7) and if these are its successive positions, I must somehow perceive
that this body moves. If behind it there is a stationary wall, I
follow the direction of movements and tell myself that the body moves
on in that direction. But what is necessary in addition is that from
my own position (dark circle) I guide this observation, in other
words, become aware of an inward experience. If I completely leave
out the human being and orient myself only out there, then,
regardless of whether the object moves or remains stationary, while
the wall moves, the result will be the same. I shall no longer be
able to distinguish whether the body moves in one or the wall behind
it in the opposite direction. I can basically make all the
calculations under either one or the other assumption.

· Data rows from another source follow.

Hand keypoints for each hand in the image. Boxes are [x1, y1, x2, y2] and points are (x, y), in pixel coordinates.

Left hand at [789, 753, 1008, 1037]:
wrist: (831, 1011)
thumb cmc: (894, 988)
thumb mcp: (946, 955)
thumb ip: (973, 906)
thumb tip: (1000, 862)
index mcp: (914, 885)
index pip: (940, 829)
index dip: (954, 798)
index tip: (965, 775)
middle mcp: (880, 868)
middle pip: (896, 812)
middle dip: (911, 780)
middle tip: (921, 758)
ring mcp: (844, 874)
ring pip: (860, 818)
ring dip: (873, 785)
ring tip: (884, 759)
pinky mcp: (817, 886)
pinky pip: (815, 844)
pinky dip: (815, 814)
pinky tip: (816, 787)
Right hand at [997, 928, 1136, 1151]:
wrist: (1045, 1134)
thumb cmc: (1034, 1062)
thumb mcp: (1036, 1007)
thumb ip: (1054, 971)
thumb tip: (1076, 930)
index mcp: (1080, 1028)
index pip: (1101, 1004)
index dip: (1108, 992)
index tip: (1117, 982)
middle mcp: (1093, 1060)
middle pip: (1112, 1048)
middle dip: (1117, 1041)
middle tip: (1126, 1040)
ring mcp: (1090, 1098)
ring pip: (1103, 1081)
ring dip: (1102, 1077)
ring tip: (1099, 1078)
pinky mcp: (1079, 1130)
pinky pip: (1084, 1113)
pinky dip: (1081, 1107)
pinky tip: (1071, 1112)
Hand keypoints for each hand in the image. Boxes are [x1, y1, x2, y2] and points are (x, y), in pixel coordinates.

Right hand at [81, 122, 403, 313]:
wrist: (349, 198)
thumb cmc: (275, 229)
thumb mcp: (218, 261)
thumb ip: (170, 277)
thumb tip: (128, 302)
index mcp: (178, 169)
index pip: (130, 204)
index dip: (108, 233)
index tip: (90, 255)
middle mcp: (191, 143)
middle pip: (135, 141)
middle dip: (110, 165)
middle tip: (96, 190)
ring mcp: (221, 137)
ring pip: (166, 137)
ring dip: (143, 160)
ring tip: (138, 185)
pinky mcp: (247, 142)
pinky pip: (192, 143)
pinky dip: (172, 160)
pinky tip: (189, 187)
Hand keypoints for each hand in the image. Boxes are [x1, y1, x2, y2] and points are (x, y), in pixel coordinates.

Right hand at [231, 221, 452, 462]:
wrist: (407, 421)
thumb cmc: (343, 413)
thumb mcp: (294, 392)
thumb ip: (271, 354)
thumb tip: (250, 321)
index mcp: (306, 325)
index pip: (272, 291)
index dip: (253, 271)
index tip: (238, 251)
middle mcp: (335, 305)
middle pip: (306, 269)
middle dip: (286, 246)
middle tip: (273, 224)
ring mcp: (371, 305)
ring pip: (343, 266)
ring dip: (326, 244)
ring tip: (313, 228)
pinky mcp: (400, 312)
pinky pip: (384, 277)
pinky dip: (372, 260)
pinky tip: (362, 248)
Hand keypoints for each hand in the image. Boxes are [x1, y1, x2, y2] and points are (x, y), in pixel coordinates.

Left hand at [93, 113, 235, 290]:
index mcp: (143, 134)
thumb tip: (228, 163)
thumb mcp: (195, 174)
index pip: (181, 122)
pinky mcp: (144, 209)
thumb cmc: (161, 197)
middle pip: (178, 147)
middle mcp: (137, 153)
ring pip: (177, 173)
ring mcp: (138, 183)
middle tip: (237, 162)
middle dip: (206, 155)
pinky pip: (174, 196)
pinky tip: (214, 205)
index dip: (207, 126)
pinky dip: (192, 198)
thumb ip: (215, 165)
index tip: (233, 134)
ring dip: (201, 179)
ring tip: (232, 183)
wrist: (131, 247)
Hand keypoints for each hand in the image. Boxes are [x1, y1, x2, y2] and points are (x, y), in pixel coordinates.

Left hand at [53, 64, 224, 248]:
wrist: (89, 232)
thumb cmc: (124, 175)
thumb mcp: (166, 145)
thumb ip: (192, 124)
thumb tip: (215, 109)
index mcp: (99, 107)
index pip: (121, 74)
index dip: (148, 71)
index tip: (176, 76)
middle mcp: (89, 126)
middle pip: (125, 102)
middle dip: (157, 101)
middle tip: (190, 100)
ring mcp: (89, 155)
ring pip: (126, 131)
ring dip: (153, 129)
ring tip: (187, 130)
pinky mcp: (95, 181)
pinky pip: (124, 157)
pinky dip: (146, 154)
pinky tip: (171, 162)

I lose the ability to understand a movement inwardly if I do not
partake of it with my own experience. This applies, if I may say so,
to many other aspects of physics. Having excluded the participating
experience, I am prevented from building any kind of bridge to the
objective process. If I myself am running, I certainly cannot claim
that it is a matter of indifference whether I run or the ground
beneath me moves in the opposite direction. But if I am watching
another person moving over a given area, it makes no difference for
merely external observation whether he is running or the ground
beneath him is moving in the opposite direction. Our present age has
actually reached the point, where we experience, if I may put it this
way, the world spirit's revenge for our making everything
physical abstract.
Newton was still quite certain that he could assume absolute
movements, but now we can see numerous scientists trying to establish
the fact that movement, the knowledge of movement, has been lost
along with the inner experience of it. Such is the essence of the
Theory of Relativity,
[ 68 ]
which is trying to pull the ground from under
Newtonism. This theory of relativity is a natural historical result.
It cannot help but exist today. We will not progress beyond it if we
remain with those ideas that have been completely separated from the
human element. If we want to understand rest or motion, we must
partake in the experience. If we do not do this, then even rest and
motion are only relative to one another.